Entries supplied: Begin

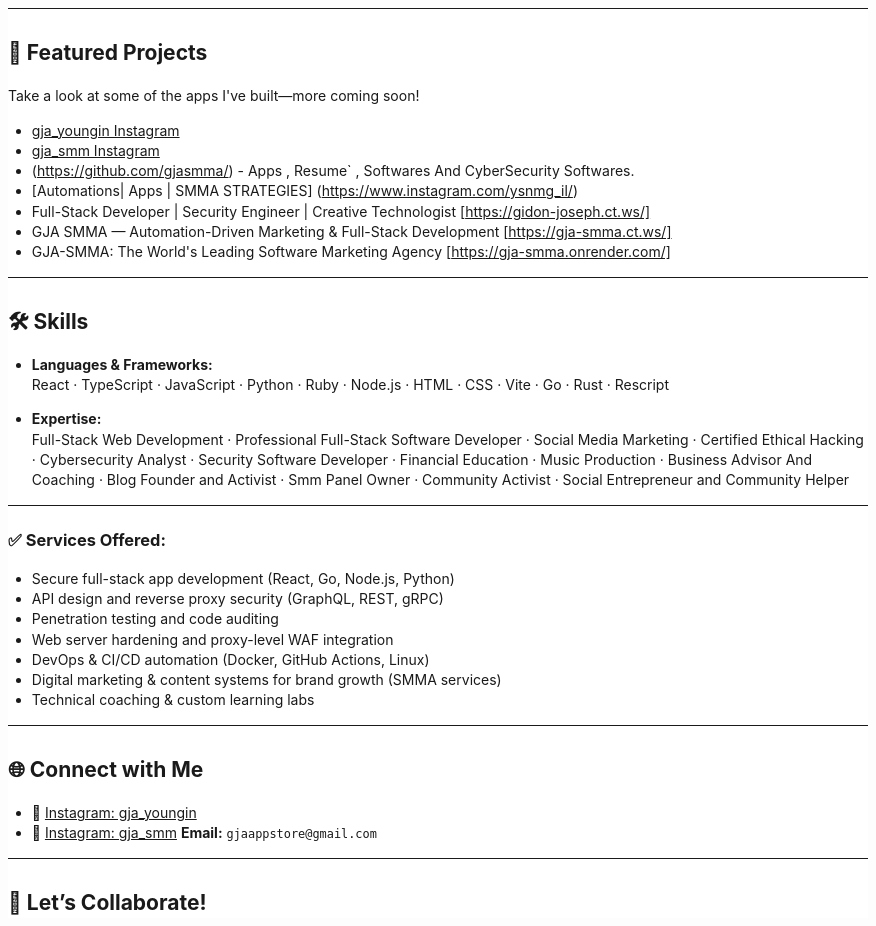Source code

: 

---

## 🌟 Featured Projects

Take a look at some of the apps I've built—more coming soon!

- [gja_youngin Instagram](https://www.instagram.com/gja_youngin)
- [gja_smm Instagram](https://www.instagram.com/gja_smm)
- (https://github.com/gjasmma/) - Apps , Resume` , Softwares And CyberSecurity Softwares.
- [Automations| Apps | SMMA STRATEGIES] (https://www.instagram.com/ysnmg_il/)
- Full-Stack Developer | Security Engineer | Creative Technologist [https://gidon-joseph.ct.ws/]
- GJA SMMA — Automation-Driven Marketing & Full-Stack Development [https://gja-smma.ct.ws/]
- GJA-SMMA: The World's Leading Software Marketing Agency [https://gja-smma.onrender.com/]

---

## 🛠️ Skills

- **Languages & Frameworks:**  
  React · TypeScript · JavaScript · Python · Ruby · Node.js · HTML · CSS · Vite · Go · Rust · Rescript

- **Expertise:**  
  Full-Stack Web Development · Professional Full-Stack Software Developer · Social Media Marketing · Certified Ethical Hacking · Cybersecurity Analyst · Security Software Developer · Financial Education · Music Production · Business Advisor And Coaching · Blog Founder and Activist · Smm Panel Owner · Community Activist · Social Entrepreneur and Community Helper 

---

### ✅ Services Offered:
- Secure full-stack app development (React, Go, Node.js, Python)
- API design and reverse proxy security (GraphQL, REST, gRPC)
- Penetration testing and code auditing
- Web server hardening and proxy-level WAF integration
- DevOps & CI/CD automation (Docker, GitHub Actions, Linux)
- Digital marketing & content systems for brand growth (SMMA services)
- Technical coaching & custom learning labs

---

## 🌐 Connect with Me

- 📸 [Instagram: gja_youngin](https://www.instagram.com/gja_youngin)
- 💼 [Instagram: gja_smm](https://www.instagram.com/gja_smm)
**Email:** `gjaappstore@gmail.com`

---

## 🤝 Let’s Collaborate!
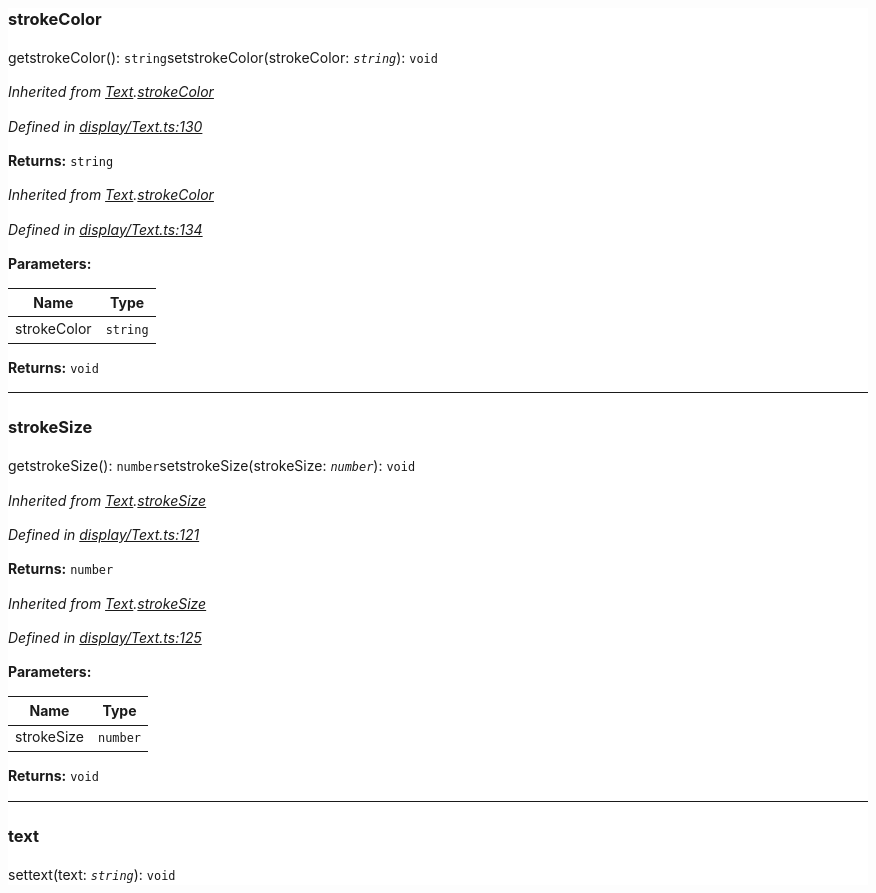 ###  strokeColor

getstrokeColor(): `string`setstrokeColor(strokeColor: *`string`*): `void`

*Inherited from [Text](text.md).[strokeColor](text.md#strokecolor)*

*Defined in [display/Text.ts:130](https://github.com/Lanfei/playable.js/blob/877c13c/src/display/Text.ts#L130)*

**Returns:** `string`

*Inherited from [Text](text.md).[strokeColor](text.md#strokecolor)*

*Defined in [display/Text.ts:134](https://github.com/Lanfei/playable.js/blob/877c13c/src/display/Text.ts#L134)*

**Parameters:**

| Name | Type |
| ------ | ------ |
| strokeColor | `string` |

**Returns:** `void`

___
<a id="strokesize"></a>

###  strokeSize

getstrokeSize(): `number`setstrokeSize(strokeSize: *`number`*): `void`

*Inherited from [Text](text.md).[strokeSize](text.md#strokesize)*

*Defined in [display/Text.ts:121](https://github.com/Lanfei/playable.js/blob/877c13c/src/display/Text.ts#L121)*

**Returns:** `number`

*Inherited from [Text](text.md).[strokeSize](text.md#strokesize)*

*Defined in [display/Text.ts:125](https://github.com/Lanfei/playable.js/blob/877c13c/src/display/Text.ts#L125)*

**Parameters:**

| Name | Type |
| ------ | ------ |
| strokeSize | `number` |

**Returns:** `void`

___
<a id="text"></a>

###  text

settext(text: *`string`*): `void`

Entries supplied: End

**How to complete this task**
Using the data above, copy each line that contains "Defined".

**Answer to the exercise**
*Defined in [display/Text.ts:130](https://github.com/Lanfei/playable.js/blob/877c13c/src/display/Text.ts#L130)*
*Defined in [display/Text.ts:134](https://github.com/Lanfei/playable.js/blob/877c13c/src/display/Text.ts#L134)*
*Defined in [display/Text.ts:121](https://github.com/Lanfei/playable.js/blob/877c13c/src/display/Text.ts#L121)*
*Defined in [display/Text.ts:125](https://github.com/Lanfei/playable.js/blob/877c13c/src/display/Text.ts#L125)*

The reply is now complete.